Hector Carmona earned $8 an hour and received no health insurance when he worked at the company’s Brooklyn factory in 1998. He rented his apartment and owned no car.

“Fast-forward 11 years,” Mr. Greenblatt said as Mr. Carmona operated a machine that carries precision baskets through various stages along the assembly line.

Mr. Carmona, whose compensation is based on the number of baskets he produces each week, will earn $60,000 including production bonuses this year. His benefits will be worth an additional $5 per hour, including Blue Cross health insurance. Today, Mr. Carmona and his wife own a home and have two cars.

Essentially, Mr. Carmona, whose wife and family budget have gotten accustomed to the weekly production bonus, has become “an independent entrepreneur on Marlin’s factory floor,” Mr. Greenblatt said. “I don’t have to be the heavyweight boss. Internal family dynamics are far more powerful than I am.”

One cannot walk through Marlin’s factory without noticing the huge banner above: “Marlin Steel Wire Welcomes Toyota.”

Marlin supplies three of Toyota’s 11 U.S. factories.

“We’ve read their book, and we aspire to their standards,” Mr. Greenblatt says. “And we want to sell to all of Toyota’s 11 plants.”

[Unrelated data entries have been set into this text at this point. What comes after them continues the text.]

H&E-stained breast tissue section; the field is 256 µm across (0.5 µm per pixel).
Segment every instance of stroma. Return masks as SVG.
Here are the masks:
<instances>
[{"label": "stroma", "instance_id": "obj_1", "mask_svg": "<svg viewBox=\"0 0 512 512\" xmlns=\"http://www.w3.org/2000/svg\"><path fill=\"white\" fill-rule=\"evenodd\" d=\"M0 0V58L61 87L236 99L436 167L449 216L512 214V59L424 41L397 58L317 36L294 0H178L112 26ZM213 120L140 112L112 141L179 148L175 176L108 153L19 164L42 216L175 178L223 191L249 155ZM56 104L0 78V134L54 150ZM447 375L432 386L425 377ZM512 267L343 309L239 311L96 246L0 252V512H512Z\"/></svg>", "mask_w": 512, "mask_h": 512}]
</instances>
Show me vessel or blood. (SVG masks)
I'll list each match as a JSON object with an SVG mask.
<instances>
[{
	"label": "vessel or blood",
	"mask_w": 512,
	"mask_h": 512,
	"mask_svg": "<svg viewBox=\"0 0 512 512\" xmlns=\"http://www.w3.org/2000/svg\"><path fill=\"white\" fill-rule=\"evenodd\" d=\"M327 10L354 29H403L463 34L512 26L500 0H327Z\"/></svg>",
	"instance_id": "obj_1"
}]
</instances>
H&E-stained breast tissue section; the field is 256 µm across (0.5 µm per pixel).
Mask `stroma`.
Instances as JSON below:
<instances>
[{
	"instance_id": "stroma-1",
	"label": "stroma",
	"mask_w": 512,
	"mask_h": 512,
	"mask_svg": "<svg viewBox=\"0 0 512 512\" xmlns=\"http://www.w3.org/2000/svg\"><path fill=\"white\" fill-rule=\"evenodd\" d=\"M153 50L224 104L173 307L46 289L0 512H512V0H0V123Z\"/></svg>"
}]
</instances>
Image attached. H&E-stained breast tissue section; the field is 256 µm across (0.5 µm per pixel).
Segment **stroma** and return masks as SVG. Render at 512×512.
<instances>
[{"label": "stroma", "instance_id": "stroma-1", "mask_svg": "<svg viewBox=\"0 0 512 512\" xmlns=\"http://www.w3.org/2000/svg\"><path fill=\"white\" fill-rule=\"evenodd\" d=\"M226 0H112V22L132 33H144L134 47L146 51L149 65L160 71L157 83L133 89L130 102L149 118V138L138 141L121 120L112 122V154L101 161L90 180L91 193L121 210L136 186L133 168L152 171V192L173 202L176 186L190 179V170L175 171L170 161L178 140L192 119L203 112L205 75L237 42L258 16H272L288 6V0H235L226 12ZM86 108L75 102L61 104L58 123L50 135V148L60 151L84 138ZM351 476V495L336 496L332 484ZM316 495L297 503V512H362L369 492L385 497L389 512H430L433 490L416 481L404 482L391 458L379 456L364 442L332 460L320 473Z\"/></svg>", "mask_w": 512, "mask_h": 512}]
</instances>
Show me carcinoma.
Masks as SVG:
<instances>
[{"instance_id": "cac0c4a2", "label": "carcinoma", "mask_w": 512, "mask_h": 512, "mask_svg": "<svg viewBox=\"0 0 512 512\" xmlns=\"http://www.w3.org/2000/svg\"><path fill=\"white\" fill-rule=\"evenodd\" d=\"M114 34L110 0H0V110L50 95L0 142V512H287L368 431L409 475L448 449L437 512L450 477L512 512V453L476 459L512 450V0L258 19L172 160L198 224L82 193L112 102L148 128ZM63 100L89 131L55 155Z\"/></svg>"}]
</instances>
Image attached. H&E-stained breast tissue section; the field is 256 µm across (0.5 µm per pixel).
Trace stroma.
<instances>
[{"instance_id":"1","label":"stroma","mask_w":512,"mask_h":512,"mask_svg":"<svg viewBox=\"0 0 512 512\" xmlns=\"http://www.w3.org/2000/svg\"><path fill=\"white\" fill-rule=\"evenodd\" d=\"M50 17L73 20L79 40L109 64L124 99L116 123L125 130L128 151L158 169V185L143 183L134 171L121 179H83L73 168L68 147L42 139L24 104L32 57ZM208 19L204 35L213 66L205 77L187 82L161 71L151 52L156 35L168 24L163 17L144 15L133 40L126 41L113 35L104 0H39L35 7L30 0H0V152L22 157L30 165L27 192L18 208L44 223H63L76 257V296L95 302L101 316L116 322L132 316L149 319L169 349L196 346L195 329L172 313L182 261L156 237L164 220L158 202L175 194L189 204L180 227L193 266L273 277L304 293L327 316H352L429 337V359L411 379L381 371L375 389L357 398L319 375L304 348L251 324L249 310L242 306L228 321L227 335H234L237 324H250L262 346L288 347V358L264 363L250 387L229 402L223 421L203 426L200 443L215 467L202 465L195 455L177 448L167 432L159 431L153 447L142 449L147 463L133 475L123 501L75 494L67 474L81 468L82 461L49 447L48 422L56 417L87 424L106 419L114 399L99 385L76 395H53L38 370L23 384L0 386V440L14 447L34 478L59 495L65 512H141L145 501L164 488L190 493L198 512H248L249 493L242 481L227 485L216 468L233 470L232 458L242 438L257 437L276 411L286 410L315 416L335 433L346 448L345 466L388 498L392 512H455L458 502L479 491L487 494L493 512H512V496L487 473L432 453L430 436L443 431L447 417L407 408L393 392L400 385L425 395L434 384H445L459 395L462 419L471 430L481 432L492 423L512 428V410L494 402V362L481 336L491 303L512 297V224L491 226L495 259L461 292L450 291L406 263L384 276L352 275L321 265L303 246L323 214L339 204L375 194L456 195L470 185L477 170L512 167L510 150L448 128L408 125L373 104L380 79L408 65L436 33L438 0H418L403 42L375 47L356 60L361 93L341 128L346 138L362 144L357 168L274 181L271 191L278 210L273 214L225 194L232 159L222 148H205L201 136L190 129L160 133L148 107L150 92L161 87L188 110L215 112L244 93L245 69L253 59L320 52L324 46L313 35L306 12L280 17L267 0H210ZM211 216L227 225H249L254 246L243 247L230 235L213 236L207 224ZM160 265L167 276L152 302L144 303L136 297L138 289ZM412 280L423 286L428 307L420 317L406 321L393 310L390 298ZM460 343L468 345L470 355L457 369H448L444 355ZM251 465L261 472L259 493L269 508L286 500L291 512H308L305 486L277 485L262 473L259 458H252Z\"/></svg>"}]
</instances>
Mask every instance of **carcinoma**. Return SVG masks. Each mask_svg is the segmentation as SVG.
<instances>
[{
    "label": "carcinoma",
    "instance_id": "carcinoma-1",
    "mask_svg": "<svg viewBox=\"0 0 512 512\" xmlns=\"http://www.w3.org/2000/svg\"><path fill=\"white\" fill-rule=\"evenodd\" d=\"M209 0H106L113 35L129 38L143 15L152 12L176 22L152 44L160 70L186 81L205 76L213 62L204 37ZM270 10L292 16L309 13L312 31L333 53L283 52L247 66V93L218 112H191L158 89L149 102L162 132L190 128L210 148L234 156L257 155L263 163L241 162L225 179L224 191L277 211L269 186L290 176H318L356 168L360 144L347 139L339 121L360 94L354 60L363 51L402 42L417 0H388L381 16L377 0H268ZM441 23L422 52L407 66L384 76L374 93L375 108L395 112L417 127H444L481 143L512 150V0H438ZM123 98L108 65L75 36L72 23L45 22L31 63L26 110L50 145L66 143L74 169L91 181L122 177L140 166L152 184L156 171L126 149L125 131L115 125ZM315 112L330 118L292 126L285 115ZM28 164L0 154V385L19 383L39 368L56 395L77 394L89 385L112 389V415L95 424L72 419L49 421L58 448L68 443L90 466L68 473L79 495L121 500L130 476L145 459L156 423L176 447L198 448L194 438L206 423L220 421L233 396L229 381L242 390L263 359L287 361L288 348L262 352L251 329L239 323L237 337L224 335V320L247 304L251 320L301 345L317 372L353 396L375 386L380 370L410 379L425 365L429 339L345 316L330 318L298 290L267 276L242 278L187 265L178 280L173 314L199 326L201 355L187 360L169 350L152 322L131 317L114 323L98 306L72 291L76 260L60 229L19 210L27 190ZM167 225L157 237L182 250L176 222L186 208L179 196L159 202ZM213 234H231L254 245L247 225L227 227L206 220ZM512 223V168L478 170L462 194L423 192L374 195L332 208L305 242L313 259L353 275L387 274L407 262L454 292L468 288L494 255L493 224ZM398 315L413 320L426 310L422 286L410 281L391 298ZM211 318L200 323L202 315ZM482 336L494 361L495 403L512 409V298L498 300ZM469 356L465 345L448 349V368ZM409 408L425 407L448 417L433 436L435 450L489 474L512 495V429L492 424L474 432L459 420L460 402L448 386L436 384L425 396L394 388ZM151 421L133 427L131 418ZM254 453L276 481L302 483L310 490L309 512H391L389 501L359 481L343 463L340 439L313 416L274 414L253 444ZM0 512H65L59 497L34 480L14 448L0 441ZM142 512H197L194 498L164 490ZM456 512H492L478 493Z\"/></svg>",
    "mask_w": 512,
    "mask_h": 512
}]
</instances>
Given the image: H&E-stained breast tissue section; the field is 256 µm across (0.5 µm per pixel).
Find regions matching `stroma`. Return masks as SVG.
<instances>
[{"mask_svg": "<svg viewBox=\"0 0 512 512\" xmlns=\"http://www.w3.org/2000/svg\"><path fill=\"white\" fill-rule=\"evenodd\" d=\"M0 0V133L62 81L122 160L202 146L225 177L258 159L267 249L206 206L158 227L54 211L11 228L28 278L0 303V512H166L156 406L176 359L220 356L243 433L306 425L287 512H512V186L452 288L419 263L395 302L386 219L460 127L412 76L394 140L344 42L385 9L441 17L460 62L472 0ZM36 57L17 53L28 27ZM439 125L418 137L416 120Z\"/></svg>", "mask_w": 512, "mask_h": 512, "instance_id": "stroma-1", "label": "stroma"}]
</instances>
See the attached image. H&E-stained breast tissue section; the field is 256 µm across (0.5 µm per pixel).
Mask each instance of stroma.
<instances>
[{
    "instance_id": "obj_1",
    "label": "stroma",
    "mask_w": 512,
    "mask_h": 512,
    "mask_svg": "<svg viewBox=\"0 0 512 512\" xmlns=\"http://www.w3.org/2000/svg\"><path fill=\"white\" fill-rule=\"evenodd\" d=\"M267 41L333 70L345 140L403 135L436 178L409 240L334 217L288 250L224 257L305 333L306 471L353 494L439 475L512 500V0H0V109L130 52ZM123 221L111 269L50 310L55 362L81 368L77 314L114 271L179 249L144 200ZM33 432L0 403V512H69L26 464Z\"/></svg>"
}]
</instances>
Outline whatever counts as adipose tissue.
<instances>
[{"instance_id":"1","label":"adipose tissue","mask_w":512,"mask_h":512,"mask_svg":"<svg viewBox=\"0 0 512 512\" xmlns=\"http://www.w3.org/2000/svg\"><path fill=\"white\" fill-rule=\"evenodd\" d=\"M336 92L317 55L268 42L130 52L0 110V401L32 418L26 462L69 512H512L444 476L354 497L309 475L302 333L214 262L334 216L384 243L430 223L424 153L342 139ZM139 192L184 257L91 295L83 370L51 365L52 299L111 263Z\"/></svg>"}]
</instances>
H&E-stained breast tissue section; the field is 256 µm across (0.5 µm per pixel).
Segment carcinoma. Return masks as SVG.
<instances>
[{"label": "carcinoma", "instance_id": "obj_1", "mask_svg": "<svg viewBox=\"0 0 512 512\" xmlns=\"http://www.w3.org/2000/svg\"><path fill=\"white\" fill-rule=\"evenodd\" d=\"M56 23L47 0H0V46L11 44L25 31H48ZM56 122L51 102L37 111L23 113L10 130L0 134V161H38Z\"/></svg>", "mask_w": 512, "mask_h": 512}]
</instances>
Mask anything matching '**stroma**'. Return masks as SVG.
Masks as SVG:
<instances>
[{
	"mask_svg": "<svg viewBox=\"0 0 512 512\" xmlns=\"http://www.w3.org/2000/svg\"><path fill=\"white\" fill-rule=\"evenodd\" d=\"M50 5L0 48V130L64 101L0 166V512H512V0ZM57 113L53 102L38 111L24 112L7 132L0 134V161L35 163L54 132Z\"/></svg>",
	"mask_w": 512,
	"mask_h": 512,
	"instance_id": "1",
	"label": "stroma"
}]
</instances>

From the $800,000 in sales generated by the Brooklyn factory in 1998, Marlin hopes to hit $10 million in three years and $20 million five years after that.

Recently, Marlin landed an Austrian order potentially worth $300,000 to $400,000 per year. Marlin replaced a German vendor to capture the account. It may not be shipping ice to Eskimos, but it was a coup that Mr. Greenblatt clearly savored, knocking off a respected rival from 4,000 miles away.

More and more, he’s focusing on the export market. “It’s a big world out there,” he said.